Why true LRU is too expensive. For a 16-way set, true LRU needs to maintain a total ordering of 16 ways on every access. That's roughly log2(16!) ≈ 44 bits of state per set, plus update logic on every hit. Multiply by thousands of sets and you've burned area and power tracking something the cache doesn't even need to be exactly right about.
Pseudo-LRU (PLRU) — the workhorse. A binary tree of 1-bit "which half was used more recently" flags. For 16 ways you only need 15 bits per set. On access, walk the tree flipping bits to point away from the accessed way. On eviction, follow the bits to a victim. Cheap, decent — and what Intel used in L1/L2 caches for decades.

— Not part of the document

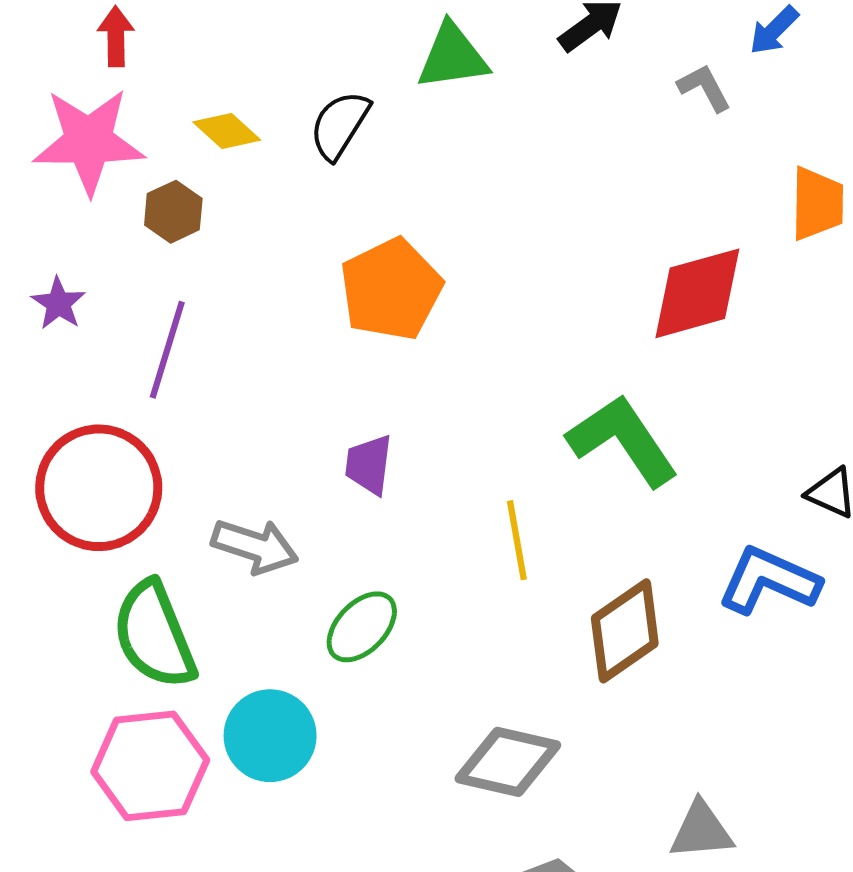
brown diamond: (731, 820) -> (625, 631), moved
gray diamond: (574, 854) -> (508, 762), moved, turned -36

The scan problem. Both LRU and PLRU assume recently-used means soon-to-be-used. Then someone runs memcpy over a 100MB array. Every line is touched exactly once, every line marked MRU, and your useful working set gets flushed out the back. LRU is provably terrible for any access pattern larger than the cache.
RRIP (Re-Reference Interval Prediction). Intel adopted this for L3 around Ivy Bridge. Each line gets a small counter (typically 2 bits) predicting how soon it'll be re-referenced: 0 = "near-immediate," 3 = "distant future." On insertion, new lines get value 2 (not 0!) — meaning "I don't trust you yet, prove you're useful." On hit, the counter drops to 0. On eviction, find a line with value 3; if none exists, increment everyone and search again.
This one trick — inserting at "distant" instead of "recent" — means a streaming scan can't evict your hot data. The streamed lines get inserted at 2, never hit again, age to 3, and get evicted before touching your real working set. SHiP and DRRIP extend this with PC-based or set-dueling adaptivity.
Rule of thumb: If your working set fits in cache, PLRU and RRIP perform nearly identically. If it's between 1× and 2× cache size, RRIP wins by 10–30% miss rate. If it's massive and streaming, RRIP behaves almost like cache bypass while LRU collapses.
Real-world example: Database hash joins on tables larger than L3. With LRU/PLRU, the probe phase's sequential scan over the build-side hash table evicts the hash table itself. RRIP-style insertion preserves the frequently-probed buckets — measurable 15–25% throughput gains on TPC-H queries with large joins.